WORK ITEM
Wherever a line in the data below holds "Integration", copy that line.

++++ TASK INPUT ++++

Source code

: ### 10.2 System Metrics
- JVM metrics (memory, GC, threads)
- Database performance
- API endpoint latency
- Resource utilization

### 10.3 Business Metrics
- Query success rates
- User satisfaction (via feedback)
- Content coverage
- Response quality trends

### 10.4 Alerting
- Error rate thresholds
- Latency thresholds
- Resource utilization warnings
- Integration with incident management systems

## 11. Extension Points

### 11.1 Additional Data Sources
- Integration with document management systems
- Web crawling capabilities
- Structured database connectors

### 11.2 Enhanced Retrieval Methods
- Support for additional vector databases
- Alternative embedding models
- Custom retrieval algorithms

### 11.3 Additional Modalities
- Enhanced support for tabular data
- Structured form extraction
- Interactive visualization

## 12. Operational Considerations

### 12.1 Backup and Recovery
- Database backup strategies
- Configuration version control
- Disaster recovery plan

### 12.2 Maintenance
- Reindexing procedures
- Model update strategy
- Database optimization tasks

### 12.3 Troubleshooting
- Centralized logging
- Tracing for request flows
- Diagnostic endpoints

++++

RESULT OF THIS TASK
- Integration with incident management systems
- Integration with document management systems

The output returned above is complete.